* [TASK STATEMENT]: Look through the data for the string "style". Copy every line where it is found.

········

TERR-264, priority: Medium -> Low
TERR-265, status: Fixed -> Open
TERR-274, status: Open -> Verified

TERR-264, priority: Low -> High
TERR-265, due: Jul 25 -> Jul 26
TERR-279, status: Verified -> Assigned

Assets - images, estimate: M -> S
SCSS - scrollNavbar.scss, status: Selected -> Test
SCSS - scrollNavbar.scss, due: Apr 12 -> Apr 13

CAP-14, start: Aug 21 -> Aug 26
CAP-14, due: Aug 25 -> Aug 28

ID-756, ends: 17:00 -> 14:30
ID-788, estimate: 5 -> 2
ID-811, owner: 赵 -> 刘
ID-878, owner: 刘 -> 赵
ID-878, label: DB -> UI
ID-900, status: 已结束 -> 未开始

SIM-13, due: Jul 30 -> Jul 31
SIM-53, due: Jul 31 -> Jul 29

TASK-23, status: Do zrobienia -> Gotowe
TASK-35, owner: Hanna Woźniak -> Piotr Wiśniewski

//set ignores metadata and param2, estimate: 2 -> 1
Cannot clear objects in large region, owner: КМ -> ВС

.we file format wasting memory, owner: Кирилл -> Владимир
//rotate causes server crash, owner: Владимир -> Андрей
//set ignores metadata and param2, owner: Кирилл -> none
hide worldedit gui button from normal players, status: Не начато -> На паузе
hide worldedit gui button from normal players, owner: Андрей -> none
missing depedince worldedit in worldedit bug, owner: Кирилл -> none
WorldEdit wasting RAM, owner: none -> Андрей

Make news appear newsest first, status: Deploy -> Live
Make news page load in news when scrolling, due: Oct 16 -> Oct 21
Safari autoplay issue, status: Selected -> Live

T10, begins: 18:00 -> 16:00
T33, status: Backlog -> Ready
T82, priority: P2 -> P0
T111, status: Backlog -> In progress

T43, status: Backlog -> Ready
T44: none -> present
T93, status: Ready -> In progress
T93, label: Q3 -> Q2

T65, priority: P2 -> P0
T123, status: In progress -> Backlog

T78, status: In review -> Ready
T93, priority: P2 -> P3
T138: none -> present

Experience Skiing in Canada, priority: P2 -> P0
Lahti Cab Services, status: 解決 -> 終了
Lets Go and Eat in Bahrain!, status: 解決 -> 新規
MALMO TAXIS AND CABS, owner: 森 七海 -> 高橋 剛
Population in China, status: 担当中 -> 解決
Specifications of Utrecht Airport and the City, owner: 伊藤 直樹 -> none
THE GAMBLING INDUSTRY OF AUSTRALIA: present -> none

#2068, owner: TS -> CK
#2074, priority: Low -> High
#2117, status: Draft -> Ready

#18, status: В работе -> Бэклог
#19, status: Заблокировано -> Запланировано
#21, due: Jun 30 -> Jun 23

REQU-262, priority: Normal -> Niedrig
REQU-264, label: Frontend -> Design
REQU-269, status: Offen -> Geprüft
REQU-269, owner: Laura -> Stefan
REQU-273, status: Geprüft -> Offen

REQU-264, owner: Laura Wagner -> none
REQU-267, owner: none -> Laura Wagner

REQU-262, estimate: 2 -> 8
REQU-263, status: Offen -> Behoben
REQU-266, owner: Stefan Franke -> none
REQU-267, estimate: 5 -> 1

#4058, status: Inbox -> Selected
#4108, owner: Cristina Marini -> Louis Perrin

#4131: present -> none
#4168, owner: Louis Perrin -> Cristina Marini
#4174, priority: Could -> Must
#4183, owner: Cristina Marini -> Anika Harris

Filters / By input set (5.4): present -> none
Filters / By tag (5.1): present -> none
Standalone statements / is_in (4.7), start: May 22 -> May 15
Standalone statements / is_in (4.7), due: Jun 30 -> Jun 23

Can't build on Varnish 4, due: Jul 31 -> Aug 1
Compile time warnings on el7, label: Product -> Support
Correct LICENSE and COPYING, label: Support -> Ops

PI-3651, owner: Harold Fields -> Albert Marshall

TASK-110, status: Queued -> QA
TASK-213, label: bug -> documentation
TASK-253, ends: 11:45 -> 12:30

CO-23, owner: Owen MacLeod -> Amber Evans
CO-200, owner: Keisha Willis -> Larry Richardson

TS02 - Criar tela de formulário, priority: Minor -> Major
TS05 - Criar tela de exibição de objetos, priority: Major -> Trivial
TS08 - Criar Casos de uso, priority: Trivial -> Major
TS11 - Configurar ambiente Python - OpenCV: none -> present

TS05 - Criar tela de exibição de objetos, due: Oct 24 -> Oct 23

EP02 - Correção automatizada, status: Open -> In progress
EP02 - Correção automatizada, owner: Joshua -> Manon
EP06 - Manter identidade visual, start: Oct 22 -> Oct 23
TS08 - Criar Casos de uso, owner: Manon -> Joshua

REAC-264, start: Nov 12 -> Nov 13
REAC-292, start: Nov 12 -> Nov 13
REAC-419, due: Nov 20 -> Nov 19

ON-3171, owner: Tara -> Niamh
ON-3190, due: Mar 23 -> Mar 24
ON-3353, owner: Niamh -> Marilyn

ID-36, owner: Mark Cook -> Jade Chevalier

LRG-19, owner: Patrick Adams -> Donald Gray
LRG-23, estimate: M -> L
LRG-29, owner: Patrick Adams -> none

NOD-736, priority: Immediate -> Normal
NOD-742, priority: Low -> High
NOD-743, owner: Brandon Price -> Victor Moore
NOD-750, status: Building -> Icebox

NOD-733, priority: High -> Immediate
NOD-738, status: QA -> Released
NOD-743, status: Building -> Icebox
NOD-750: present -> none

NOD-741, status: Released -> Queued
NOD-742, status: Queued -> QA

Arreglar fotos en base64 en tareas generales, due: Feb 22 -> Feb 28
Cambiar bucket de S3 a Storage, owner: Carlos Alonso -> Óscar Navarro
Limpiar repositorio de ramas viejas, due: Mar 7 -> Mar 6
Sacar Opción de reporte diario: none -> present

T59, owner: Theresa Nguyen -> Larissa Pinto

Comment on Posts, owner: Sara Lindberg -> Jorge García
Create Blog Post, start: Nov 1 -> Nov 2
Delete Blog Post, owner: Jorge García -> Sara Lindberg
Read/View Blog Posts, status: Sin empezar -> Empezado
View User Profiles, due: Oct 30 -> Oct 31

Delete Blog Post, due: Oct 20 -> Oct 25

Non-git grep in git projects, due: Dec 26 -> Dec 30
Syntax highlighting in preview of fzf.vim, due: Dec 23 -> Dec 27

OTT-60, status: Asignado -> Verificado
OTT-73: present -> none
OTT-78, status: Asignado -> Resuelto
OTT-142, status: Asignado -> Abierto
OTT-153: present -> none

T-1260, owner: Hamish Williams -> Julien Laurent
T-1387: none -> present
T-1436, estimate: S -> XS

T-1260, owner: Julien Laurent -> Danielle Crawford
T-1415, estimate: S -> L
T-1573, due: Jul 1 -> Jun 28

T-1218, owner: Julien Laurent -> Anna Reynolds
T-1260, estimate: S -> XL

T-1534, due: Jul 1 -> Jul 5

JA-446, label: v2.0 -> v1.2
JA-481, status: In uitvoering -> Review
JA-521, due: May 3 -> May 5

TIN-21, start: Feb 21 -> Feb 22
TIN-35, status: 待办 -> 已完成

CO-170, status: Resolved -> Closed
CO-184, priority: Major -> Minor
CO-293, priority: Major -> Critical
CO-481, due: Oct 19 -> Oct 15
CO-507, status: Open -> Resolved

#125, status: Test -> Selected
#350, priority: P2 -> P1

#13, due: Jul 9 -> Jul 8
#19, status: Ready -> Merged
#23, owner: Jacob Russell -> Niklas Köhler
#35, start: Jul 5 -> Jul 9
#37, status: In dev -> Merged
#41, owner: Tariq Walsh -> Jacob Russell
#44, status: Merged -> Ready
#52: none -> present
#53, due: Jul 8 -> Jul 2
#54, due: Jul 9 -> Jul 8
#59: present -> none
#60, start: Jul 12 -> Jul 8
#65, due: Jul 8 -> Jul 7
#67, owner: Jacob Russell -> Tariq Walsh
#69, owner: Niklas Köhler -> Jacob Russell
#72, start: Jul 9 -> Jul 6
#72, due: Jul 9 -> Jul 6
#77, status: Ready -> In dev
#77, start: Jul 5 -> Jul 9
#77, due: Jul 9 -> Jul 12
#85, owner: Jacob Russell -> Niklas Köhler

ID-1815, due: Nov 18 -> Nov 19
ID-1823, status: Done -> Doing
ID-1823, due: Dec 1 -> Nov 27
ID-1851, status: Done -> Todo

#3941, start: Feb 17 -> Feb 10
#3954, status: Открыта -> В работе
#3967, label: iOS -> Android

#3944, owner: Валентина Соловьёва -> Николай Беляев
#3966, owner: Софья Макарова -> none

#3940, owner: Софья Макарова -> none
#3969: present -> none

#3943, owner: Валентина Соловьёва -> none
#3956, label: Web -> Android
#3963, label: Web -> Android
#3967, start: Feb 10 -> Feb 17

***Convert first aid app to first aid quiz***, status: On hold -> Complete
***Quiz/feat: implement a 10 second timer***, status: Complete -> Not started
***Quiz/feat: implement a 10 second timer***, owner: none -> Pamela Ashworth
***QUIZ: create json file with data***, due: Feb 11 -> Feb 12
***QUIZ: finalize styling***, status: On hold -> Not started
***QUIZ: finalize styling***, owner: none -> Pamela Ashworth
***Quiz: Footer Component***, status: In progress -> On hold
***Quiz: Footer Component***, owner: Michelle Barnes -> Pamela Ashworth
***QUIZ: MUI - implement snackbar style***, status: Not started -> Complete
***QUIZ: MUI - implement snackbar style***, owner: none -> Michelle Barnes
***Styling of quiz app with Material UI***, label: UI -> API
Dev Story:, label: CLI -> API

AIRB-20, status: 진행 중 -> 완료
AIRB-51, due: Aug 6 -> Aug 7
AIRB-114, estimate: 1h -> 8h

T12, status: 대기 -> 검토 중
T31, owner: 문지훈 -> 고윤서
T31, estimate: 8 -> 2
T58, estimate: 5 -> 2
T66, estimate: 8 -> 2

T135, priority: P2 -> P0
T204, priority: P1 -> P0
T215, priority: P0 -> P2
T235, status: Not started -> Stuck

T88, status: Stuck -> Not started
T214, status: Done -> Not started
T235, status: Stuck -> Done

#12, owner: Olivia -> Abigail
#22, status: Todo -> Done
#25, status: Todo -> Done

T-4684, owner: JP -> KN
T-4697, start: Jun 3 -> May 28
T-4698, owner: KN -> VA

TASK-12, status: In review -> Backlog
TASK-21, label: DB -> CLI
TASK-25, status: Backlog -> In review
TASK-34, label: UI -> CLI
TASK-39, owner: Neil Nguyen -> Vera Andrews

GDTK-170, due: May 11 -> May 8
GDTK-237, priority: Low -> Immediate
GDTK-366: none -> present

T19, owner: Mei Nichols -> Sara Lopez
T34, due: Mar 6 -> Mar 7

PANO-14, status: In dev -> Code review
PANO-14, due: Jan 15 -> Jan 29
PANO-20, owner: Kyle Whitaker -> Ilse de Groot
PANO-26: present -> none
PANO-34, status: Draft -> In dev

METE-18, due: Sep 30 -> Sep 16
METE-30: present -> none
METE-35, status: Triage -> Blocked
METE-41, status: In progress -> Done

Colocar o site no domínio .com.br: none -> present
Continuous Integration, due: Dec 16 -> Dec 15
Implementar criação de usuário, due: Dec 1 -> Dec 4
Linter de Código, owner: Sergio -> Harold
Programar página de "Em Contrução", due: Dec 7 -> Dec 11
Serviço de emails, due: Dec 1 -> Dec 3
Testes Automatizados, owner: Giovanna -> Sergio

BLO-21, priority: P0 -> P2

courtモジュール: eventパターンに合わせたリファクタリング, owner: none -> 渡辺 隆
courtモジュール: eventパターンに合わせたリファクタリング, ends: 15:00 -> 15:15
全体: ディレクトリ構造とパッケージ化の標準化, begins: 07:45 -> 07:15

········

* [FINISHED TASK]:
***QUIZ: MUI - implement snackbar style***, status: Not started -> Complete
***QUIZ: MUI - implement snackbar style***, owner: none -> Michelle Barnes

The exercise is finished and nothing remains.